Court verdict leaves queer people with long struggle ahead for equality

​The Supreme Court of India’s refusal to accord legal recognition to marriages between persons of the same sex is a huge legal setback to the queer community in the country. Given the progress in law in recent years and the deepening of the meaning of individual rights, there was widespread expectation that the five-judge Constitution Bench would give the Special Marriage Act (SMA), a law that allows any two people to marry, a gender-neutral interpretation to include people belonging to the same sex. Over the years, the amplitude of Article 21 of the Constitution has been expanded to cover the rights of privacy, dignity and marital choice, but the highest court has stopped short of the extra step needed to allow marriages or civil unions that are not heterosexual. All five judges have chosen to leave it to the legislature to enact such a law. Chief Justice of India D.Y. Chandrachud and Justice Sanjay Kishan Kaul have ruled that queer couples have a right to seek recognition for their union, but declined to read down the provisions of the SMA to that effect. On the other hand, Justices S. Ravindra Bhat, Hima Kohli and P.S. Narasimha reject the position, holding that any such recognition can only be based on statute. In effect, the Court has accepted the government’s view that any move to legalise same-sex marriages will fall in the legislature’s domain.

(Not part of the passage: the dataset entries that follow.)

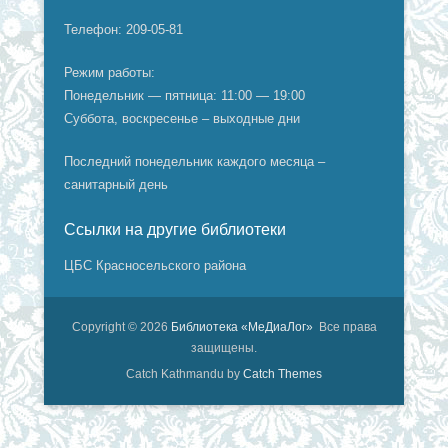
Телефон: 209-05-81
Режим работы:
Понедельник — пятница: 11:00 — 19:00
Суббота, воскресенье – выходные дни
Последний понедельник каждого месяца –
санитарный день
Ссылки на другие библиотеки
ЦБС Красносельского района
Copyright © 2026
Библиотека «МеДиаЛог»
Все права
защищены.
Catch Kathmandu by
Catch Themes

In concluding that there is no fundamental right to marry, the Court has negated the expectation that it would not allow discrimination against same-sex couples in the marital domain to continue. Marriage is indeed a social institution, with its own legal requirements and conditions for what constitutes a valid marriage. The right to seek social and legal validation through marriage is a matter of individual choice protected by the Constitution, but the Court still views it as being subject to statutory limitations. The majority disfavours the position that queer couples have a right to adopt children, but agrees with the minority that there is no bar on transpersons entering into heterosexual marriages. There is no disagreement among the judges about the right of such same-sex couples to cohabit and be free from coercion and threats. Given that large sections of India may be opposed to the legalisation of same-sex marriages on religious and cultural grounds, the possibility of Parliament taking the initiative to do so is quite bleak. The LGBTQIA+ community may now have to take heart from the Court’s direction that the government should form a committee to decide the rights and entitlements of queer couples. The community, however, still has quite a struggle ahead before the law catches up with its yearning for equality.